There is an ongoing clinical trial to study the effect of handgrip exercise on the outcome of arteriovenous fistula surgery. Trial is registered prospectively [CTRI/2017/04/008283 (Registered on: 03/04/2017)]. It is a single institution, in-hospital two arms prospective randomized control trial study, comparing the two groups (Group “A”- control, Group “B”- cases). Primary aim is to study the efficacy of hand grip exercise on the outcome of AVF surgery. Efficacy means maturation and success of AV fistula surgery. AVF is considered to be mature if the cross-sectional luminal diameter of draining vein is more than 4 mm and Intra-access flow rate in draining vein > 500 ml/hr. Intra-access flow rate and vascular diameters will be measured using DUS at 0, 4, and 8 weeks from the date of AVF. Measurements will be taken about 5 - 20 cm proximal to the AVF incision mark. Success of AVF surgery is defined as a fistula that has the potential for being used clinically as a dialysis vascular access.
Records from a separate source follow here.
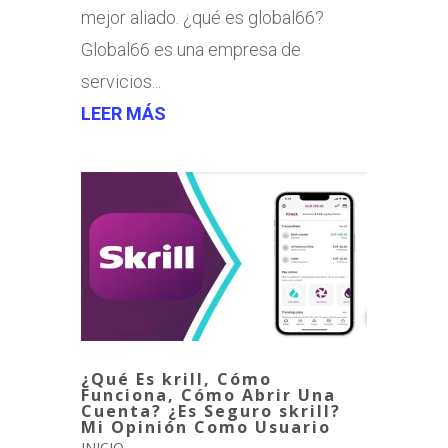
mejor aliado. ¿qué es global66?
Global66 es una empresa de
servicios...
LEER MÁS
¿Qué Es krill, Cómo
Funciona, Cómo Abrir Una
Cuenta? ¿Es Seguro skrill?
Mi Opinión Como Usuario
INICIO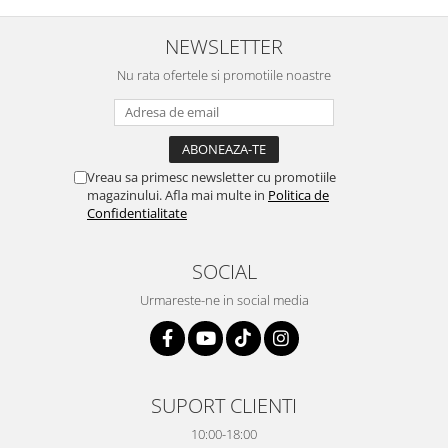
NEWSLETTER
Nu rata ofertele si promotiile noastre
Vreau sa primesc newsletter cu promotiile
magazinului. Afla mai multe in
Politica de
Confidentialitate
SOCIAL
Urmareste-ne in social media
SUPORT CLIENTI
10:00-18:00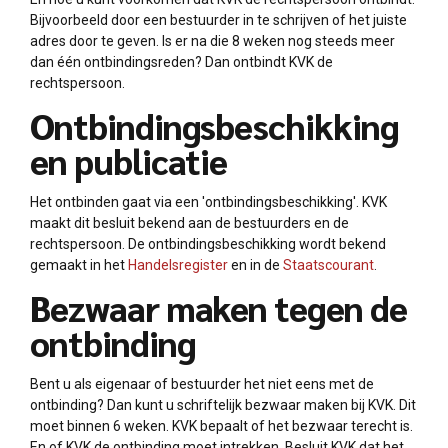
Bijvoorbeeld door een bestuurder in te schrijven of het juiste
adres door te geven. Is er na die 8 weken nog steeds meer
dan één ontbindingsreden? Dan ontbindt KVK de
rechtspersoon.
Ontbindingsbeschikking
en publicatie
Het ontbinden gaat via een 'ontbindingsbeschikking'. KVK
maakt dit besluit bekend aan de bestuurders en de
rechtspersoon. De ontbindingsbeschikking wordt bekend
gemaakt in het
Handelsregister
en in de
Staatscourant
.
Bezwaar maken tegen de
ontbinding
Bent u als eigenaar of bestuurder het niet eens met de
ontbinding? Dan kunt u schriftelijk bezwaar maken bij KVK. Dit
moet binnen 6 weken. KVK bepaalt of het bezwaar terecht is.
En of KVK de ontbinding moet intrekken. Besluit KVK dat het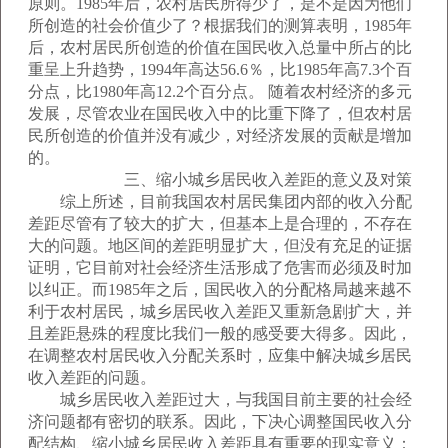
原则。1985年后，农村居民所得少了，是不是因为他们
所创造的社会价值少了？根据我们的测算表明，1985年
后，农村居民所创造的价值在国民收入总量中所占的比
重呈上升趋势，1994年高达56.6％，比1985年高7.3个百
分点，比1980年高12.2个百分点。 随着农村经济的多元
发展，尽管农业在国民收入中的比重下降了，但农村居
民所创造的价值并没有减少，对经济发展的贡献是增加
的。
三、缩小城乡居民收入差距的意义及对策
综上所述，目前我国农村居民集团内部的收入分配
差距尽管有了较大的扩大，但基本上是合理的，不存在
大的问题。地区间的差距明显扩大，但没有充足的证据
证明，它目前对社会经济生活形成了危害而必须及时加
以纠正。而1985年之后，国民收入的分配格局越来越不
利于农村居民，城乡居民收入差距又重新急剧扩大，并
且差距悬殊的程度比我们一般的感受要大得多。因此，
在调整农村居民收入分配关系时，应集中解决城乡居民
收入差距的问题。
城乡居民收入差距过大，与我国目前主要的社会经
济问题都有密切的联系。因此，下决心调整国民收入分
配结构、缩小城乡居民收入差距具有重要的现实意义：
This study is being carried out in the Department of Surgical Disciplines, All India Institute of Medical Sciences, New Delhi. A total of 200 chronic kidney disease patients attending vascular access clinic for creation of arteriovenous fistula for HD will be recruited under the study protocol. After assessing the inclusion and exclusion criteria and taking consent, patients will be divided into two groups. Group “A” involves no handgrip exercise after AVF surgery, and group “B” involves handgrip exercise using handgrip equipment provided for 10 min per hour or till the patient experiences lethargy of fingers (whichever is earlier) for 12 times a day for 2 months after AVF surgery. Patients recruited in the study group begin to perform hand grip exercise immediately after the surgery using handgrip exercise equipment tool. Routine pre-operative teaching and care of AVF will be taught for both the groups. Distribution of groups will be via computer generated randomization sequence with variable block size, randomization sequence will be implemented via sealed envelope at the time of patient allocation to study arm. Depending on the site most suitable for creation of AVF either radiocephalic or brachiocephalic or brachiobasilic fistula will be created. Post-operatively patient will be started on antibiotic and analgesics for 3 to 5 days. All the patients under the treatment trial will be followed in the postoperative period.
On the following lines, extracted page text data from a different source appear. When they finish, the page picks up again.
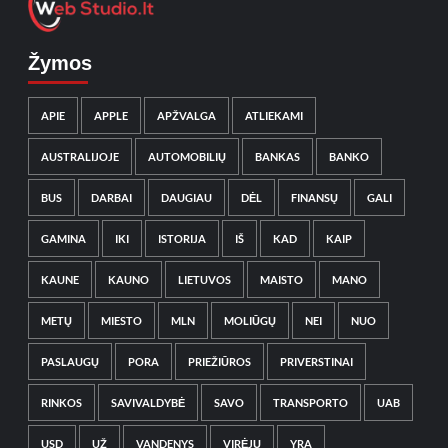
Žymos
APIE
APPLE
APŽVALGA
ATLIEKAMI
AUSTRALIJOJE
AUTOMOBILIŲ
BANKAS
BANKO
BUS
DARBAI
DAUGIAU
DĖL
FINANSŲ
GALI
GAMINA
IKI
ISTORIJA
IŠ
KAD
KAIP
KAUNE
KAUNO
LIETUVOS
MAISTO
MANO
METŲ
MIESTO
MLN
MOLIŪGŲ
NEI
NUO
PASLAUGŲ
PORA
PRIEŽIŪROS
PRIVERSTINAI
RINKOS
SAVIVALDYBĖ
SAVO
TRANSPORTO
UAB
USD
UŽ
VANDENYS
VIRĖJŲ
YRA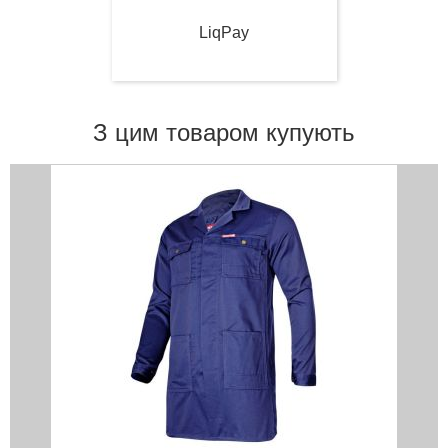
LiqPay
З цим товаром купують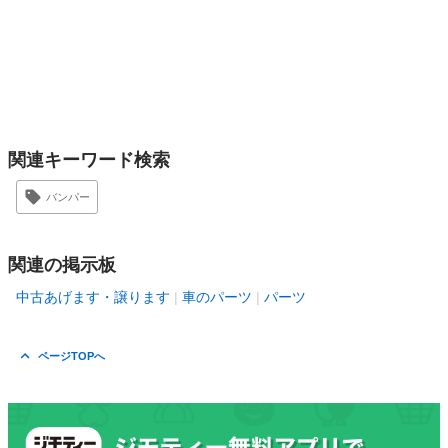
関連キーワード検索
バンパー
関連の掲示板
中古あげます・譲ります
車のパーツ
パーツ
ページTOPへ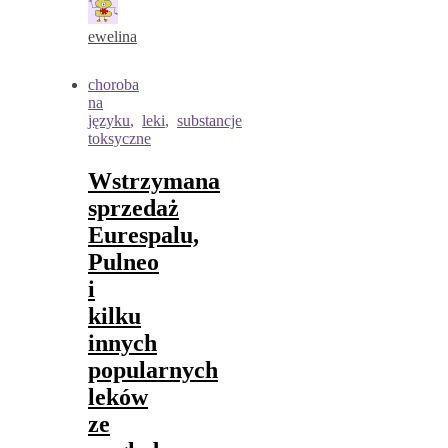
ewelina
choroba
na
języku
,
leki
,
substancje
toksyczne
Wstrzymana
sprzedaż
Eurespalu,
Pulneo
i
kilku
innych
popularnych
leków
ze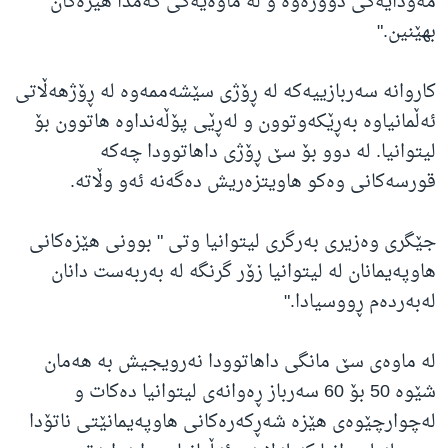
مەودایەکی دوورەوە و لە ماوەیەکی کەمدا هێزەکان
بهێنین."
کاروانە سەربازییەکە لە ڕۆژی سێشەممەوە لە ڕۆژهەڵاتی
ئەڵمانیاوە بەڕێکەوتوون و لەڕێی پۆڵەنداوە هاتوون بۆ
لیتوانیا. لە دوو بۆ سێ ڕۆژی داهاتوودا چەکە
قورسەکانی وەکو هاویتزەریش دەگەنە ئەو وڵاتە.
جێگری وەزیری بەرگری لیتوانیا وتی " بوونی هێزەکانی
هاوپەیمانان لە لیتوانیا زۆر گرنگە لە بەربەست دانان
لەبەردەم ڕووسیادا."
لە ماوەی سێ مانگی داهاتوودا نەرویجیش بە هەمان
شێوە 50 بۆ 60 سەرباز ڕەوانەی لیتوانیا دەکات و
لەچوارچێوەی هێزە شەڕکەرەکانی هاوپەیمانێتی ناتۆدا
- AVF is gold standard form of vascular access for HD.
- AVF failure causes morbidity and reduces patients’ quality of life. Thus, any manoeuvre that may increase the chance that a fistula will develop enough to be of clinical use becomes extremely important.
- Studies that have shown positive effects of handgrip exercise on AVF functioning consisted of small numbers of patients enrolled that are too small to draw the conclusion
- There is a need for further studies with adequate numbers to evaluate the effect of exercise on the outcome of AVF surgery.